1.9 Categorical Data: Collapsing the Levels

At times, a data modeler may wish to reduce the number of distinct levels in a factor variable.

Let’s take a closer look at the day_type variable from the lobsterland_2021 dataset, with some help from the value_counts() function in pandas:

Do we really need that many levels? This is showing us eight different categorical descriptors of the day type. If we wished to visualize the relationship between day_type and some quantitative variable, like unique visitors, it might be easier to do with fewer total day_type categories.

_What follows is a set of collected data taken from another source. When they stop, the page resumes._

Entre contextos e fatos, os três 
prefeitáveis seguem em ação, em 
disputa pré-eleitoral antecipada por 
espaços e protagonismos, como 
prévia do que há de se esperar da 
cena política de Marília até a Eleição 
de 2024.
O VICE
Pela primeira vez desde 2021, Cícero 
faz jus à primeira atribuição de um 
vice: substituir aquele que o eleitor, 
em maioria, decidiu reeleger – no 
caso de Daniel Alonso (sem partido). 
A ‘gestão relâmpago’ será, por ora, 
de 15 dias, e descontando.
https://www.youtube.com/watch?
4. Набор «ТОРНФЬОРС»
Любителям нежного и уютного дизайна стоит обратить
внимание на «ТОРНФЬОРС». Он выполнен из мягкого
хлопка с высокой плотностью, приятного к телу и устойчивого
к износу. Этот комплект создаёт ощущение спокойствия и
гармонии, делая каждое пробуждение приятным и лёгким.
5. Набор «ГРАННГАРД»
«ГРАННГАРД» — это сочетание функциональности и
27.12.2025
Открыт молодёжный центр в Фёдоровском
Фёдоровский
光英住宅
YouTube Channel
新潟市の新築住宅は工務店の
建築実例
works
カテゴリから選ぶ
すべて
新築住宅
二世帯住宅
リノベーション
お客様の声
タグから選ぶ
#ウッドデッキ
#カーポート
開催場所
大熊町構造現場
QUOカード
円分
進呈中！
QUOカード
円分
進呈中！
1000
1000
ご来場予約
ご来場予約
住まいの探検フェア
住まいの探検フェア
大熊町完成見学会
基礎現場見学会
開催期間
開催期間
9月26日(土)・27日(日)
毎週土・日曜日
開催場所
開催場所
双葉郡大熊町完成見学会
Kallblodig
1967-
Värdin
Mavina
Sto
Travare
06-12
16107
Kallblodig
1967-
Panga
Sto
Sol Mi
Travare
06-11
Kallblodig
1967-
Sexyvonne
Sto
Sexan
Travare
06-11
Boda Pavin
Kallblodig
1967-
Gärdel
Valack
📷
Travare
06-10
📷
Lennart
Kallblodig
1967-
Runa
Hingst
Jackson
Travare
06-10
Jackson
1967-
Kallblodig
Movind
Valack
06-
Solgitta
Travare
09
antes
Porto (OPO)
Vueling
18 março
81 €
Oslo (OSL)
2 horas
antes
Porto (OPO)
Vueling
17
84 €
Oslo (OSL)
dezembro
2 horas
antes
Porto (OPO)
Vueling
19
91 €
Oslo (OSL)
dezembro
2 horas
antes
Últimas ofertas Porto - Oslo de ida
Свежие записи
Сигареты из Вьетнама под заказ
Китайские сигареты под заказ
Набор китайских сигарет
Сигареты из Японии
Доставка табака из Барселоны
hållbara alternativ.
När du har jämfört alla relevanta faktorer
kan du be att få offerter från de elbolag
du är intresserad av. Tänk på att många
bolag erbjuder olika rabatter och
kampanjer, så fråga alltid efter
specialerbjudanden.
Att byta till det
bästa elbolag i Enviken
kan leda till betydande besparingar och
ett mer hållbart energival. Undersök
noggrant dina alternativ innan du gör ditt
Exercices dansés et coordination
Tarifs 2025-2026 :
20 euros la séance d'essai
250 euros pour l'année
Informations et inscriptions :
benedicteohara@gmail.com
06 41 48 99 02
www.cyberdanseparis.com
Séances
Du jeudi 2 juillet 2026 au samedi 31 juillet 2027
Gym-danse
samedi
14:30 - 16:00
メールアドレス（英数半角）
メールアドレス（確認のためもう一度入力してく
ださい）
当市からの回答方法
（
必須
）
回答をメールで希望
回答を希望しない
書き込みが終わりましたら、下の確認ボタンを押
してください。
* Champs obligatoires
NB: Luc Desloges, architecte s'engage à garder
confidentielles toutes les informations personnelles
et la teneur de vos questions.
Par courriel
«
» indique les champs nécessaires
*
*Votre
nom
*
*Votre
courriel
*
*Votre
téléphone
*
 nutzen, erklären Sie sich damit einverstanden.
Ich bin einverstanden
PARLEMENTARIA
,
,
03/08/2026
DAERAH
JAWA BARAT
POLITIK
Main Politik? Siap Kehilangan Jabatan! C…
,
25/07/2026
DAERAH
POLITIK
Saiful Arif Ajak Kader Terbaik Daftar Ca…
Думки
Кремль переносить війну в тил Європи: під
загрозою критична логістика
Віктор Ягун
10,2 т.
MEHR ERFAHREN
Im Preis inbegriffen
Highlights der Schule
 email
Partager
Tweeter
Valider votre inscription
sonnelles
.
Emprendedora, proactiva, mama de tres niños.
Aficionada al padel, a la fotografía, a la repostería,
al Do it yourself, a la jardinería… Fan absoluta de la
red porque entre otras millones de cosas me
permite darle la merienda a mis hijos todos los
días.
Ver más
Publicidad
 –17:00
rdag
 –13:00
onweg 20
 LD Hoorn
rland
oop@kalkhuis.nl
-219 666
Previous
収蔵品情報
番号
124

Perhaps we can lump “Overcast”, “Cloudy”, and “Partly Cloudy” together, and simply label that category “Cloudy.” Similarly, we could turn “Rainy” and “Very Rainy” into “Rainy”, and combine “Partly Sunny”, “Very Sunny”, and “Sunny” into “Sunny.” With just three unique levels of day_type, this variable would become easier to visualize or summarize.

To collapse a factor in Python, we will again use a Python dictionary. After doing so, and then calling the replace() function on ‘mapping’, we are left with just three unique levels for day_type.⁶

Factor collapsing comes in handy whenever we wish to lump qualitative data together in order to reduce the number of distinct categories. For instance, we could take the 48 continental states within the United States and reduce them to six categories: New England, Mid-Atlantic, Southeast, Midwest, Southwest, and Pacific Northwest. This is akin to binning, in that it involves a tradeoff between specificity and ease of use. Turning 48 states into six groups makes something like a bar chart or pie chart feasible, but at a cost – the distinctions between Connecticut and Vermont, or between Idaho and Oregon, would be lost among the regional groupings.

⁶ If day_type had been stored as a categorical variable beforehand, this operation would revert it back to a ‘string’ object.